简无虞看着熄灭了的炭火,语气里掺进去些无奈:“我尽量。”

边伯贤盯着她,忽而歪头坏笑起来:“什么都答应吗,这种程度了,你是不是真的喜欢我。”

他得到的回答依然简单:“不是。”

“呀,既然不是高尚的人,何必不再卑鄙一点啊,”边伯贤眼角斜飞,笑得越发邪气,“你想要什么,我吗?”

简无虞瞥了他一眼,只觉他又是满嘴跑火车。

边伯贤却是凑近了她,压着声音诱她:“要我付点报酬吗,听说你还算看得上我的脸,亲吗?”

他几乎是将自己送到了简无虞的唇边,用指尖点了点柔软的面颊。

简无虞无动于衷地盯着他,半晌,耷拉着眼皮漫不经心地道:“我要是对你有想法,那天晚上就做了。
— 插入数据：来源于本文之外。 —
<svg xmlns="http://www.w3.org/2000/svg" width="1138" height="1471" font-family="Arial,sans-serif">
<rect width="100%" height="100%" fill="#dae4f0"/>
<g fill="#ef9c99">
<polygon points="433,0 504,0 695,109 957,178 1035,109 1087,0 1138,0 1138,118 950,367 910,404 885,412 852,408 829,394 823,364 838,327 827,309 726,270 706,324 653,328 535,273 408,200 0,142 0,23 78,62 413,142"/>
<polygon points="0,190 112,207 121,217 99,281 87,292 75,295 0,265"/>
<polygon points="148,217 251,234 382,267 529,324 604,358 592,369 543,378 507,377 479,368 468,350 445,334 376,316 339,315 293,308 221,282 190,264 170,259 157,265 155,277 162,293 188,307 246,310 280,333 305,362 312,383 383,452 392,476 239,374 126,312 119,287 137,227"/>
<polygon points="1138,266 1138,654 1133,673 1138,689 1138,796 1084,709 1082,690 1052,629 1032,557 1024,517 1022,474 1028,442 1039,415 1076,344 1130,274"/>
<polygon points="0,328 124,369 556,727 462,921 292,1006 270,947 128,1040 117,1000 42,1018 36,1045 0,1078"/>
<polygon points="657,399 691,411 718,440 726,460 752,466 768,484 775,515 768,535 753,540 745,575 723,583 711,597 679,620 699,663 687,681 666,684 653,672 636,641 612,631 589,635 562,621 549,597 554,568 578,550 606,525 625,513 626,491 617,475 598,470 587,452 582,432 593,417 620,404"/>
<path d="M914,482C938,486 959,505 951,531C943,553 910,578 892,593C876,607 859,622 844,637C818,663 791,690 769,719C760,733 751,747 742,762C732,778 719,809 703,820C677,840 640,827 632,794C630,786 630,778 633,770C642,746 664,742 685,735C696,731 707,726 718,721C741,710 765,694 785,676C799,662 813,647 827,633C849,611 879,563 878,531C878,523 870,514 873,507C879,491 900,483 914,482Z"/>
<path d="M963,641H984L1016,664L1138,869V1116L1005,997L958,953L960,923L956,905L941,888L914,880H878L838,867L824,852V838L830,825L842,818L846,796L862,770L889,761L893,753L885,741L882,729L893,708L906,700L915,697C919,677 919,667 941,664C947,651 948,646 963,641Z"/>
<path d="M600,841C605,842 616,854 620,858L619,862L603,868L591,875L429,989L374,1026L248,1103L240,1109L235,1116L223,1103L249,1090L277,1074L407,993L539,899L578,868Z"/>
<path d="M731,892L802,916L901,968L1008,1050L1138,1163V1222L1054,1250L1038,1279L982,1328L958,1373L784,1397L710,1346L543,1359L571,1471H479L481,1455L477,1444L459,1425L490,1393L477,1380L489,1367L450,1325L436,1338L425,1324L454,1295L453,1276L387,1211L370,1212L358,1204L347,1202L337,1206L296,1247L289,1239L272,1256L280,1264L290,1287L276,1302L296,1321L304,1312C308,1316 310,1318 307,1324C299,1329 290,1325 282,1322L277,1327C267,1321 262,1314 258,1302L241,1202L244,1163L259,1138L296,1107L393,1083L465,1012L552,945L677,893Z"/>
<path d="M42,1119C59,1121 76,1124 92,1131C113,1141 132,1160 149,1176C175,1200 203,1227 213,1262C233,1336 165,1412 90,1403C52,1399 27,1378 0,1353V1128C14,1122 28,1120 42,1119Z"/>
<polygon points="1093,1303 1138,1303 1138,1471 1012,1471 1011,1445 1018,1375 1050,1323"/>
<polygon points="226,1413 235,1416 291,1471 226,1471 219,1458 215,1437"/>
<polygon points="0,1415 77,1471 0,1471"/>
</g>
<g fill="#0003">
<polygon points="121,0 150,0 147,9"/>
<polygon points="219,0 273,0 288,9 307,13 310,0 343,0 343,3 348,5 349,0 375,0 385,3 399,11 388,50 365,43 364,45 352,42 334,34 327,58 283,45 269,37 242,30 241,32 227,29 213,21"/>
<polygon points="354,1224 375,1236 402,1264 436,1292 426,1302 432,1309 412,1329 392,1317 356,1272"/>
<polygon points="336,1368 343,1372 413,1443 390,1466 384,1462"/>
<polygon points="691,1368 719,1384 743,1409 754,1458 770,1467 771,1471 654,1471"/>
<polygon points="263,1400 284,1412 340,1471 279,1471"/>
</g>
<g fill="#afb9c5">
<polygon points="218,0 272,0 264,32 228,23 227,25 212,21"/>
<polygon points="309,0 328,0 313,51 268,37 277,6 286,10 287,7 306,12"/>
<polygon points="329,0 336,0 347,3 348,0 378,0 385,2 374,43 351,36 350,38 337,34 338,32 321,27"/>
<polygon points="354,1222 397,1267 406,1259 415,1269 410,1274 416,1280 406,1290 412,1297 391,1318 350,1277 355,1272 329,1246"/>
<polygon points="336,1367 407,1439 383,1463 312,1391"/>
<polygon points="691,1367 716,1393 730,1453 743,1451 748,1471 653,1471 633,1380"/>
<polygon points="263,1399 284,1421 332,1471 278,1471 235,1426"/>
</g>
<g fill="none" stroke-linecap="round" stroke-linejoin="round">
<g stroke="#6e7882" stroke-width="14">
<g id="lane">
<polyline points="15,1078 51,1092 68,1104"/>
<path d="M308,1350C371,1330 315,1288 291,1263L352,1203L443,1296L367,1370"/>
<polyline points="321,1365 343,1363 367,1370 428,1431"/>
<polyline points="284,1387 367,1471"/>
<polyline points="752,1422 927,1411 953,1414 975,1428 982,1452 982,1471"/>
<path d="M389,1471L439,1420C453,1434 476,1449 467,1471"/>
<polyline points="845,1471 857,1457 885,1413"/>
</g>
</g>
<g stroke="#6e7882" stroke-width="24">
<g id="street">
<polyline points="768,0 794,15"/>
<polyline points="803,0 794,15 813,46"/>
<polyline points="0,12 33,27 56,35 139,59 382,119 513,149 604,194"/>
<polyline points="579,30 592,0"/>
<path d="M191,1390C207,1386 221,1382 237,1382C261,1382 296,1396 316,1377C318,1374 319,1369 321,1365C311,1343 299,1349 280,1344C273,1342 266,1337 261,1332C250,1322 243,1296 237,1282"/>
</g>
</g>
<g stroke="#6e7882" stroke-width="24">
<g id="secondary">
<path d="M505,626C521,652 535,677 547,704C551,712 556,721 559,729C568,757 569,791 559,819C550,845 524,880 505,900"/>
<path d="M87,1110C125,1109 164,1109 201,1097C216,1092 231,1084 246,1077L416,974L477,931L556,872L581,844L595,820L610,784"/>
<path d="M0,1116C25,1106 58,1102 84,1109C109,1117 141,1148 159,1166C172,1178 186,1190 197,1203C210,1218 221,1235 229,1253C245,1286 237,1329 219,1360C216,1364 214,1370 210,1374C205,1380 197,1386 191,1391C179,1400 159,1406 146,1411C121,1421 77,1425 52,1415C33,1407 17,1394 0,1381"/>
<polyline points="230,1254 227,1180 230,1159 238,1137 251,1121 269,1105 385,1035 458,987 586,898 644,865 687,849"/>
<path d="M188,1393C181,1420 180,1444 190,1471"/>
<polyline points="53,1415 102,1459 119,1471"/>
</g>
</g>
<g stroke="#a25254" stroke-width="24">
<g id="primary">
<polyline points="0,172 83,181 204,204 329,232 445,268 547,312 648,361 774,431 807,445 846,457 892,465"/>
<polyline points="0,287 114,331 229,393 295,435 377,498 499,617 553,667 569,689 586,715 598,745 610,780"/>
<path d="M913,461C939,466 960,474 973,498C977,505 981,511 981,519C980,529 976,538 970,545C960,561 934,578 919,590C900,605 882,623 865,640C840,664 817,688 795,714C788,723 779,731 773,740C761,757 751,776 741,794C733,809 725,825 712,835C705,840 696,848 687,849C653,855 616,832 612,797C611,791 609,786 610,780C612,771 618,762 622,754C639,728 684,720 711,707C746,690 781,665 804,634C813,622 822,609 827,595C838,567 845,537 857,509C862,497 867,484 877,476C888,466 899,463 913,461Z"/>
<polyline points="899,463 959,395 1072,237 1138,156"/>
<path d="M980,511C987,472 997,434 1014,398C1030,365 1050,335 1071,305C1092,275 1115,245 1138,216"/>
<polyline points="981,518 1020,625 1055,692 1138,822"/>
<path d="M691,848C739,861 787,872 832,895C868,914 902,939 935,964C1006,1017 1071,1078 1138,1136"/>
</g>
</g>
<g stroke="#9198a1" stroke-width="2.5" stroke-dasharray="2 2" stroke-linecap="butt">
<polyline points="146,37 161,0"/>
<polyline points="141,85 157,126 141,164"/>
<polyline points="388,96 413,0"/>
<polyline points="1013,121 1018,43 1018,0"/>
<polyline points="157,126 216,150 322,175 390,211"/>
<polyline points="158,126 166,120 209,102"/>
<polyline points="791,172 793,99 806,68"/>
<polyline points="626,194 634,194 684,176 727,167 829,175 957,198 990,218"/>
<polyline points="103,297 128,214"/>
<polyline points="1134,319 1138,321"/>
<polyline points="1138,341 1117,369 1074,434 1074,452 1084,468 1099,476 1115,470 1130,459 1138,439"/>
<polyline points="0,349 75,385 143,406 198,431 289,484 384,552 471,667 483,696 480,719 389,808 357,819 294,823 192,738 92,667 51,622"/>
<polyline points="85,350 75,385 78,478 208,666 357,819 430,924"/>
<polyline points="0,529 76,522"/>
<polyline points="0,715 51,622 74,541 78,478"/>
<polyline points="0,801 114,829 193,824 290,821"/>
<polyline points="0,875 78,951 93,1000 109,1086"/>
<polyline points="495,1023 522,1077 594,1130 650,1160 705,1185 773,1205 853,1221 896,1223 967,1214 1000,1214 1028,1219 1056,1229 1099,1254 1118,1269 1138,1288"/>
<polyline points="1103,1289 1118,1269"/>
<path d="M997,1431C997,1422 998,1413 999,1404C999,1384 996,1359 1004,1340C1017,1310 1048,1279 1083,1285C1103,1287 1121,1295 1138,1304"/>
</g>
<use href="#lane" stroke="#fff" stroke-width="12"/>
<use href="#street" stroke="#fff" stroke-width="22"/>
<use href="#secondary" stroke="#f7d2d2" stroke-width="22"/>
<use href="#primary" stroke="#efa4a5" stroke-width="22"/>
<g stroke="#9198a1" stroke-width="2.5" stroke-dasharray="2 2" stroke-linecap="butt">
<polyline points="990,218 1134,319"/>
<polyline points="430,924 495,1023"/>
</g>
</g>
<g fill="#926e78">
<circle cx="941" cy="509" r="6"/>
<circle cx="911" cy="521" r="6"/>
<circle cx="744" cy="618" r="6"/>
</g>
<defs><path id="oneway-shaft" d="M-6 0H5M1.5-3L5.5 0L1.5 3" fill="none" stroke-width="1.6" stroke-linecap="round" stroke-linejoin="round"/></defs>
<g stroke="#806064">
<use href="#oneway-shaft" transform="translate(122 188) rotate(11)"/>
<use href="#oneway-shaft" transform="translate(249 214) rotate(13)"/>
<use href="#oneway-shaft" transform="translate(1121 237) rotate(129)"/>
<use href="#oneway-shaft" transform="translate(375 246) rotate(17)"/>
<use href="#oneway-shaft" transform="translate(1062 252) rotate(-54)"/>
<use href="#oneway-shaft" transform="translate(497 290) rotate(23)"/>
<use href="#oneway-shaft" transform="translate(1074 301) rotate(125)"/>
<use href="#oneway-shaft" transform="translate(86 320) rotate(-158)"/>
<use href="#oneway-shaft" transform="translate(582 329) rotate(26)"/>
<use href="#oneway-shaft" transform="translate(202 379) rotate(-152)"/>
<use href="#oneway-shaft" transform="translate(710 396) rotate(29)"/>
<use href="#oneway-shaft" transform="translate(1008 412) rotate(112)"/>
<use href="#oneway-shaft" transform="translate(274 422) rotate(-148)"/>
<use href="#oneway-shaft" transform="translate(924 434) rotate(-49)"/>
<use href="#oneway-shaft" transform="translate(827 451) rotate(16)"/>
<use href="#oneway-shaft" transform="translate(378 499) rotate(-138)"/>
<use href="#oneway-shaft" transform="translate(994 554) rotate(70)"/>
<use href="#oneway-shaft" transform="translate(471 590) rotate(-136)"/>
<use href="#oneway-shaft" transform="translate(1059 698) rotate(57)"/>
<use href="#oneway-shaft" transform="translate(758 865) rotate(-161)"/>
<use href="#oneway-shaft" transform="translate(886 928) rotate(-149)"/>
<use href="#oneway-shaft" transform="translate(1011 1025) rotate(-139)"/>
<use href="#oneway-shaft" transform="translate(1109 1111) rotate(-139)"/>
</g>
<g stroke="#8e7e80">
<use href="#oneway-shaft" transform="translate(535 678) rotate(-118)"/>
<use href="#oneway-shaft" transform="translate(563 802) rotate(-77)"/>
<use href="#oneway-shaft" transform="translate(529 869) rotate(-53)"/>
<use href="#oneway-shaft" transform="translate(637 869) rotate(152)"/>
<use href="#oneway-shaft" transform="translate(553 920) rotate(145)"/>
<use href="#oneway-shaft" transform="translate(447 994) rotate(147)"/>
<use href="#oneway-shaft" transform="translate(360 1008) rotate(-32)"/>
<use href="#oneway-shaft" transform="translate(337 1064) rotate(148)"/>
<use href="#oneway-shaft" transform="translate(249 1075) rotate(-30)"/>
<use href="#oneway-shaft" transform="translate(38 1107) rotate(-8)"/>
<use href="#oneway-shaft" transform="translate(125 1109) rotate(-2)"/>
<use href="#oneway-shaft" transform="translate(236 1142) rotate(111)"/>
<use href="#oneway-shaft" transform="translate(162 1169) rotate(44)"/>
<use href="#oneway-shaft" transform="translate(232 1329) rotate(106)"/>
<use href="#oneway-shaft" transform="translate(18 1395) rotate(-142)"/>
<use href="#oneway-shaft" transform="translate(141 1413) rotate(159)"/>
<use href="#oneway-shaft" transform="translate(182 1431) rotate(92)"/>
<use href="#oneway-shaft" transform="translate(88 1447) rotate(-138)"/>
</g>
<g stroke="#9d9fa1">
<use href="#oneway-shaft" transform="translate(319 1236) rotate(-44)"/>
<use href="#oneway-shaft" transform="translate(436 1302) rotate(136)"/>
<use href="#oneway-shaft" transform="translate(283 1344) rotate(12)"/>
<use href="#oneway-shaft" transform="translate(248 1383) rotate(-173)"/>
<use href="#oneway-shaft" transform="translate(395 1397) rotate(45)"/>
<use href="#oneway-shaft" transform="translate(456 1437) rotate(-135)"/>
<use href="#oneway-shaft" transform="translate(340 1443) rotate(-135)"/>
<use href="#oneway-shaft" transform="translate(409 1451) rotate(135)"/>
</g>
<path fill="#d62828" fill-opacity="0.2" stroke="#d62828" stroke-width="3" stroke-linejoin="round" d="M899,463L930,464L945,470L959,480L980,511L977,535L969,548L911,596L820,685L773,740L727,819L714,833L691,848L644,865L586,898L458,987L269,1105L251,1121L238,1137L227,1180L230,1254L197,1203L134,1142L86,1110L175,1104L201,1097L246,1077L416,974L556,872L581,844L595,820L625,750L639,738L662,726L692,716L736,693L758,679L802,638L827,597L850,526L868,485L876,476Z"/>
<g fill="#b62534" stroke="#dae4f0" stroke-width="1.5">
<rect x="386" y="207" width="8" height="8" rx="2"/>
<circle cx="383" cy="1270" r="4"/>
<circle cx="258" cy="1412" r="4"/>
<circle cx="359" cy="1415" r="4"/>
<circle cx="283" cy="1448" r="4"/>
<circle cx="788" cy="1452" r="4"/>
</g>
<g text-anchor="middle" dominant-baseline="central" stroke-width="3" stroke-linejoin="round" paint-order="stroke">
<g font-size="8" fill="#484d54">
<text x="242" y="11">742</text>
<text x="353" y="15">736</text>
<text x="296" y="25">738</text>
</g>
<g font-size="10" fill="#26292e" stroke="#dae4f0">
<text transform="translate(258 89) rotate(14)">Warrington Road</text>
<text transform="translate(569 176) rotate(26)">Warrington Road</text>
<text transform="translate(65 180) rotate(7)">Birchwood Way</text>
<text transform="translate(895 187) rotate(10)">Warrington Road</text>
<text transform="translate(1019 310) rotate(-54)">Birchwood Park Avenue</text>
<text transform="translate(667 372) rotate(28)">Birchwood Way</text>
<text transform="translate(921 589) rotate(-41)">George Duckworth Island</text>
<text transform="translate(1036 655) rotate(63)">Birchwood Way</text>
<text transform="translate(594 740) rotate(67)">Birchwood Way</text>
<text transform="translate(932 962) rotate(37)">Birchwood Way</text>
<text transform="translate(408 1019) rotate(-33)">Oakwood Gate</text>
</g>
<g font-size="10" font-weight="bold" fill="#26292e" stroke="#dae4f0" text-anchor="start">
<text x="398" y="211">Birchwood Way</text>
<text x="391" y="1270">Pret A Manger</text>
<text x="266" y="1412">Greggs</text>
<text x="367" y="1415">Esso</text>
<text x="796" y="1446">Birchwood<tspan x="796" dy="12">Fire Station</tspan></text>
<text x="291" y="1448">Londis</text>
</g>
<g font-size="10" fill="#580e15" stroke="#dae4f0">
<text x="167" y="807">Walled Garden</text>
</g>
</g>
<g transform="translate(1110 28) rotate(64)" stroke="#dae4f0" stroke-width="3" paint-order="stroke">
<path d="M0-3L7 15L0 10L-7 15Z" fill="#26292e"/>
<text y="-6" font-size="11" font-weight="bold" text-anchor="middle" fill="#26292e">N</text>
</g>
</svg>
”

“啊,也是,”边伯贤没有分毫害臊,歪头看她,“那难办了,你到底是想要什么。”

若这是一场交易,他想要的都摆在桌上,而她想要什么,他却从来不知。为何说的只有她是受害者,明明,对他也不利啊。

简无虞抬起眼皮,于伸颈便能亲吻的距离,对他严肃地道:“车澈的信息,现在就告诉我。”